--- Selected passage Enclosed Below ---

At some point, it became obvious there were easter eggs in the game that had NOTHING to do with the game. A goofy cartoon character began appearing – and I mean like Crash Bandicoot showing up in The Last of Us. Turns out the dumb cartoon character had a flying jetski that you can build and fly around on… for no reason? The artwork didn't match at all.
It was SO STUPID, I was SO OFFENDED, I was so DISENGAGED from the game that I lost suspension of disbelief in the environment puzzles. I stopped caring. The game I paid for was ruined, Rick-rolled by something looking like a sports mascot. Were the devs so bored by their own game they felt it needed some idiotic cartoon on a jetski? It felt juvenile, and it broke my trust that playing more would be worth my time.
There were hints and foreshadowing of another game layer, glitches and hidden trap doors – but metaphysical-spookiness does not add up to a goofball cartoon mascot.
There are plenty of other games that understand what they are trying to be.
First, I'm going to show you a basic outline for building up the twist and then give a couple of examples.
Phase 1-Ordinary Life
The world before the big twist is bright and idyllic. Everyone is happy, smiling. The tone is light and comedic.
Phase 2-Cracks begin to form
This is our inciting incident. Signs start to show that the world is not as perfect as it seems. Maybe someone goes missing or the protagonist starts seeing creepy shadows in the woods.
Phase 3-Escalation
Creepy occurrences start happening more frequently. Perhaps more people go missing and more shadows start appearing. The tone gets darker but does not completely turn to horror.
Phase 4-The Reveal
The truth is finally exposed. The idyllic world has been shattered and the protagonist can never go back to living in ignorance.
...
Example plot-Zombie outbreak in a grim dystopia
Phase 1-Ordinary Life
In the perfect town of Smiles Burrow, everyone is always smiling and laughing. There is nothing wrong here. Ever.
Phase 2-Cracks begin to form
Ignore the cameras. Also, ignore the fences around the town. And the shadows that are outside those fences.
Phase 3-Escalation
It seems Mr. Belle has gone missing. Oh, and his wife too. And their daughter. Everything's fine, though. Please, do not panic. Whatever you do, do not panic!
Phase 4-The Reveal
We told you not to panic, now look what you did! Okay, we have to come clean. This town was the last remaining city after a zombie outbreak. We have to keep everybody happy all the time because, if we don't they become a flesh-eating zombie. Forgive us. We can't let anyone know the truth, or they'll panic and become zombies. For the sake of humanity, we must eliminate you. Goodbye.

--- End of Enclosed Selected passage ---
--- Supplied information Enclosed Below ---

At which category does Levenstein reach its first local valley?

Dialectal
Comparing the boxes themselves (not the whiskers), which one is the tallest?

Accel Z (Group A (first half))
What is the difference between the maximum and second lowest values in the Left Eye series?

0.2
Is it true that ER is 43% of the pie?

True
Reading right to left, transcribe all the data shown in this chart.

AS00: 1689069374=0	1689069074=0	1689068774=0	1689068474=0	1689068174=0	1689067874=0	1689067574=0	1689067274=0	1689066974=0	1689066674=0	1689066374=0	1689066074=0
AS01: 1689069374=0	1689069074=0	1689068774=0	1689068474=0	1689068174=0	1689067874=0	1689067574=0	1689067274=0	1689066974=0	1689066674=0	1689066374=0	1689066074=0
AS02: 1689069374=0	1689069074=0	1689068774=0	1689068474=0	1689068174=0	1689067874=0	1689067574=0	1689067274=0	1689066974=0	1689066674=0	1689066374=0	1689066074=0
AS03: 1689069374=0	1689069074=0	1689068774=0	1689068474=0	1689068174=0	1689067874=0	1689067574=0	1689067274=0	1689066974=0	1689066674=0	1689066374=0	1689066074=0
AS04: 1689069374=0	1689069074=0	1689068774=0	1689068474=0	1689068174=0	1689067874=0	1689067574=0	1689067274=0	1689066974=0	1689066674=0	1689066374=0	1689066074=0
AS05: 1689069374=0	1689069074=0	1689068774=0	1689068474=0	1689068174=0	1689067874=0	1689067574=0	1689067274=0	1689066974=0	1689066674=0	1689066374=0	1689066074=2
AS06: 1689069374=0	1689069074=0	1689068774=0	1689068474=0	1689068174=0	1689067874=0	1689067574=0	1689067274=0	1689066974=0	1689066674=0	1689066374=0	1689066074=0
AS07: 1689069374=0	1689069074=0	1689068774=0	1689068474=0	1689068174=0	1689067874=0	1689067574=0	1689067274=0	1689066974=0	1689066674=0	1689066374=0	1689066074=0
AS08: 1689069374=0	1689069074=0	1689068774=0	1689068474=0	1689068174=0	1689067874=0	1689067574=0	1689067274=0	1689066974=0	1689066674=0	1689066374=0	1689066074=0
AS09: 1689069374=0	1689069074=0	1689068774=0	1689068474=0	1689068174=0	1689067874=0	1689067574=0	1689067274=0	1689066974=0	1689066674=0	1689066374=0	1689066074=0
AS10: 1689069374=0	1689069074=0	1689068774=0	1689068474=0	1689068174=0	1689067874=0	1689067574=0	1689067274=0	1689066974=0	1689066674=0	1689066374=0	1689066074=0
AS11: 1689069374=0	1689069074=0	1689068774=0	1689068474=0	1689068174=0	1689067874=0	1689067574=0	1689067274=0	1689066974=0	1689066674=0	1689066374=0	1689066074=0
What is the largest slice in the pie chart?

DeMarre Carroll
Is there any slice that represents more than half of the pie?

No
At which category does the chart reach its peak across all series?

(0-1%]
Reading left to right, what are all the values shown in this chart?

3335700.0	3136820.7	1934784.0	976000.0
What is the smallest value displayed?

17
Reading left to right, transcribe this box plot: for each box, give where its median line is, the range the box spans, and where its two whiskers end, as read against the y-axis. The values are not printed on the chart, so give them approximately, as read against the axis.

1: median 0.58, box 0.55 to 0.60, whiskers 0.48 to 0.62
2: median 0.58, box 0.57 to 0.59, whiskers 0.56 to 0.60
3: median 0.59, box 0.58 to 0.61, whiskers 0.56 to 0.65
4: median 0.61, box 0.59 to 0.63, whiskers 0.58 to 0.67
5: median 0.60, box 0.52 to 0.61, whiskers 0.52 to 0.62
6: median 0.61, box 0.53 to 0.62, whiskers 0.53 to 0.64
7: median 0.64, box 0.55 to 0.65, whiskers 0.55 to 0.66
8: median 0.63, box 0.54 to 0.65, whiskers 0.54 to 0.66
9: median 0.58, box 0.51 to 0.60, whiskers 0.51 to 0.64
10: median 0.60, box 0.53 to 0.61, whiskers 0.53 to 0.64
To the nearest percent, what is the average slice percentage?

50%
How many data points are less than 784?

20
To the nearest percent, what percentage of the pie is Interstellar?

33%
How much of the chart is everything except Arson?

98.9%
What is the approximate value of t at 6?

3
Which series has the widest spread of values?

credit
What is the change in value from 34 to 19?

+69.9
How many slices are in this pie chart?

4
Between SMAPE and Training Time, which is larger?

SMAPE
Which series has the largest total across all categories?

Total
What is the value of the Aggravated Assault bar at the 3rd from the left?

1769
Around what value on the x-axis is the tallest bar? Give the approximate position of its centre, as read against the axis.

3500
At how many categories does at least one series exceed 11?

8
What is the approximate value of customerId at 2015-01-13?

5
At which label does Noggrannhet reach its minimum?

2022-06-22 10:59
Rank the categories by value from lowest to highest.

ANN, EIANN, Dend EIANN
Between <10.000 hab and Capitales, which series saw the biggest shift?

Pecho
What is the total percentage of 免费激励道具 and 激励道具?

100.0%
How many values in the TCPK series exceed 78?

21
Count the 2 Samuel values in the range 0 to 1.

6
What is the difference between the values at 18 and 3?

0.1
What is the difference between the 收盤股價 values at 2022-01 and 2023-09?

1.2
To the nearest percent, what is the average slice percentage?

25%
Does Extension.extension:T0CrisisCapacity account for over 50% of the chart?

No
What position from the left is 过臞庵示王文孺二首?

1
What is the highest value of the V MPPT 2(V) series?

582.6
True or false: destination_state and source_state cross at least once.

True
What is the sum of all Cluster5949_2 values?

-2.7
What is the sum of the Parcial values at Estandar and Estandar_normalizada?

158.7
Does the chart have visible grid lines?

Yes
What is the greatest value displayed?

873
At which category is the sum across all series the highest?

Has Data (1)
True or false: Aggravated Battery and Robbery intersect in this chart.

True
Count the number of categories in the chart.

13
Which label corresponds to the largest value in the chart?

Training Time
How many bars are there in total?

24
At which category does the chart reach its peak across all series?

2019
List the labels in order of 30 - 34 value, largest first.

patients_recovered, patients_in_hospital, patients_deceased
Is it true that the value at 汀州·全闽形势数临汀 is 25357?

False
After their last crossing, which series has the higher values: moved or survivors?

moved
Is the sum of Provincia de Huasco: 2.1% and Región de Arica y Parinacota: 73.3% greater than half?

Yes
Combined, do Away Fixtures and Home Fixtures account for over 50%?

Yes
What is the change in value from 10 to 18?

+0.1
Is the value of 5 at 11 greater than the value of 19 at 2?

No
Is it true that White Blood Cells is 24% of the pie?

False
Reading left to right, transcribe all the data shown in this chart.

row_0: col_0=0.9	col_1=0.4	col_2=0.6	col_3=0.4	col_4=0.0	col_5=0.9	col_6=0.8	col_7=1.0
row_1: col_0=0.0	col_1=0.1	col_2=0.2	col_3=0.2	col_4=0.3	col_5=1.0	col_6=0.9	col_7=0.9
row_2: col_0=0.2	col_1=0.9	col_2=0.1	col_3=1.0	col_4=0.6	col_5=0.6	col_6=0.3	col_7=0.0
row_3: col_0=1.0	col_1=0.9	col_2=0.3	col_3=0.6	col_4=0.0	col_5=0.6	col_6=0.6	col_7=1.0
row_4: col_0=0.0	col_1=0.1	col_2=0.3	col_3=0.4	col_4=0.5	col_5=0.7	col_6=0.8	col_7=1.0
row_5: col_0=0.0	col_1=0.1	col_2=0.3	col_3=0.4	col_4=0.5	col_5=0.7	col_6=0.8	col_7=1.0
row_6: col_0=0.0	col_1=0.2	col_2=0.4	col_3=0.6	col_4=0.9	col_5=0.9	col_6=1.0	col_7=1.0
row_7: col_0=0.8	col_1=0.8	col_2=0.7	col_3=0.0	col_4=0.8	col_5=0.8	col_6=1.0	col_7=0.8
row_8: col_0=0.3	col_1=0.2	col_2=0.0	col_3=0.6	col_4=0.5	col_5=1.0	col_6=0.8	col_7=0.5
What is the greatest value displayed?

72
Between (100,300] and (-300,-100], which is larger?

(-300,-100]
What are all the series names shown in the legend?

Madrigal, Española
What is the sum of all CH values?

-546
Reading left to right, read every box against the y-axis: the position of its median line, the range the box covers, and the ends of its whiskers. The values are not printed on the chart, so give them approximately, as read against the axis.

--- End of Enclosed Supplied information ---

> [Your objective] Summarize the passage on building a twist in two sentences. Rely solely on the passage on building a twist, not on the data.

> [Written response] A goofy cartoon character with a flying jetski, whose artwork did not match the game, left the writer so offended and disengaged that the writer stopped caring and no longer trusted that playing more would be worth the time. The passage then outlines four phases for building a twist (Ordinary Life, Cracks begin to form, Escalation, and The Reveal) and illustrates them with a zombie outbreak plot set in the town of Smiles Burrow.